SUPPLEMENTAL DISCLOSURES OF CASH FLOW INFORMATION:
Interest paid amounted to $166,510 in the six months ended September 30, 1995,
and $92,165 in the six months ended September 30, 1994.
Income taxes paid amounted to $10,629 in the six months ended September 30,
1995, and $25,616 in the six months ended September 30, 1994.
9
<PAGE>
SKLAR CORPORATION
MANAGEMENT DISCUSSION AND ANALYSIS
The following discussion and analysis provides information which management
believes is relevant to an assessment and understanding of the Company's results
of operations and financial condition. The discussion should be read in
conjunction with the financial statements and notes thereto appearing elsewhere
herein.
RESULTS OF OPERATIONS
The following table sets forth, for the periods indicated, the percentage of net
sales for certain items in the Company's Statements of Income for each period:
Income and Expense Items as Percentage of
Net Sales for the Six Month Periods ended September 30
1995 1994
---- ----
Net Sales 100.0% 100.0%
Cost of Sales 56.1 46.9
Gross Profit 43.9 53.1
Selling, General and
Admin. Expenses 39.5 48.2
Income (Loss) Before
Interest & Taxes 4.4 4.9
Interest Expense 3.5 3.8
Income Before
Income Taxes 0.9 1.1
Net Income 0.7 0.9
SALES
For the six month period ended September 30, 1995 compared to the six month
period ended September 30, 1994, sales were up $1,840,971 or 67.9%. This
increase reflects the impact of the marketing agreement entered into with the
Company's major customer and the success of the Company's approach to building
sales through an emphasis on marketing, advertising and product pricing. Sales
volume has increased in the Company's surgical, and orthodontic and dental
products; surgical instruments account for 96.1% of the total sales increase.

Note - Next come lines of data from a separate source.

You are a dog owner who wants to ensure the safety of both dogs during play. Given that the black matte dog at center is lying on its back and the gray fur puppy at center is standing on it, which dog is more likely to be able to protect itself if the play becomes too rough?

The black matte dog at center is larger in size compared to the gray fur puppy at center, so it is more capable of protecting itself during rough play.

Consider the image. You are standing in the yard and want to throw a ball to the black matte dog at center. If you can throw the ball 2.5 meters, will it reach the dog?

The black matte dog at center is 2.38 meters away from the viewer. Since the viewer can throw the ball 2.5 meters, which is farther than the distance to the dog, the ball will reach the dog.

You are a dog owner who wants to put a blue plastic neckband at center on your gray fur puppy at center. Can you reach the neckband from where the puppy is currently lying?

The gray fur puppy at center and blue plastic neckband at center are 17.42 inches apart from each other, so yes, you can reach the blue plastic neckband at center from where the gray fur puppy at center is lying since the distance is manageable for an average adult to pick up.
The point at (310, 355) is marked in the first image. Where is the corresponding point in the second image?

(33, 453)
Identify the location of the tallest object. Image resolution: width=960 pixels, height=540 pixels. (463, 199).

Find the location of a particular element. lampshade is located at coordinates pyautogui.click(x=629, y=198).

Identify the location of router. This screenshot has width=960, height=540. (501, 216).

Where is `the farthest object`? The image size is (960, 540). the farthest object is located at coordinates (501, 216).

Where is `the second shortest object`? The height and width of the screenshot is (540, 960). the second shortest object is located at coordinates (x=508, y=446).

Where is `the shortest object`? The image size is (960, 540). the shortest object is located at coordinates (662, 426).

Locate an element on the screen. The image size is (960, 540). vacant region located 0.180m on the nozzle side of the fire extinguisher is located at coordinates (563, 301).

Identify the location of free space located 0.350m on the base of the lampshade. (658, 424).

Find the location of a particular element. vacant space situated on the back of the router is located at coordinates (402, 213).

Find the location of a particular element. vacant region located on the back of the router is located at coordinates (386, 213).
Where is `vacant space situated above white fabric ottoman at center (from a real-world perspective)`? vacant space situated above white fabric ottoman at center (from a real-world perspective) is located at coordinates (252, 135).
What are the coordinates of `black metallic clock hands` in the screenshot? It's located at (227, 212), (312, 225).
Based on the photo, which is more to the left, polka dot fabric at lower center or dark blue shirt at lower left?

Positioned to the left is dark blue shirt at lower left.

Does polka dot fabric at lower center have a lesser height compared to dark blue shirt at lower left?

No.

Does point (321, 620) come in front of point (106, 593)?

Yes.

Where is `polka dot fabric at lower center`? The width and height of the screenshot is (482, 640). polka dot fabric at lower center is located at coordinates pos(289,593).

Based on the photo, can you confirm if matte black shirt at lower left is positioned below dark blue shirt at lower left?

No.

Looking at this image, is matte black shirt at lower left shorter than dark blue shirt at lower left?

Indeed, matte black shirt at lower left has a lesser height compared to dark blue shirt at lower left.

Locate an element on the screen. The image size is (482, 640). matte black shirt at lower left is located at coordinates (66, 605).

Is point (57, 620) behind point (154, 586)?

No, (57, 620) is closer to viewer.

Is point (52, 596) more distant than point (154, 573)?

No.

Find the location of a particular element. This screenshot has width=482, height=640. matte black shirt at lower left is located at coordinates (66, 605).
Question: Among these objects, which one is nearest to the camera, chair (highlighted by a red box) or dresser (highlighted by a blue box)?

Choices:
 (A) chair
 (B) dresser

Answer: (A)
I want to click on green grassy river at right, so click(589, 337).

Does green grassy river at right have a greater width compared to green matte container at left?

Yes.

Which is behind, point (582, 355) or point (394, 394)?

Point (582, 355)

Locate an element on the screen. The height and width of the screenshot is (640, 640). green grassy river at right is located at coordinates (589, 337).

Orthodontic and dental products have experienced an 8.4% sales increase for the
period.
COST OF SALES
Cost of sales as a percentage of sales increased 9.2% for the six month period
ended September 30, 1995 compared to the six month period ended September 30,
1994. This increase reflects the higher cost of products as a result of a
weakened US dollar impacting the cost of products purchased in foreign currency.
The diminishing profit margin as a percent of sales is also due to increasing
competitiveness in the health care industry. Management expects the Company to
continue to show a lower profit margin as a percent of sales in future periods.
10
<PAGE>
SKLAR CORPORATION
MANAGEMENT DISCUSSION AND ANALYSIS
SELLING, GENERAL AND ADMINISTRATIVE EXPENSES
Selling, General and Administrative expenses for the six month period ended
September 30, 1995 have increased $491,020 or 37.5% from the six month period
ended September 30, 1994. The increase in these expenditures is a result of the
Company's commitment to an increased marketing and advertising effort and the
resulting increased personnel and advertising costs. The increased sales volume
has also required certain of these increases. Management expects to continue
this level of expenditure in future periods.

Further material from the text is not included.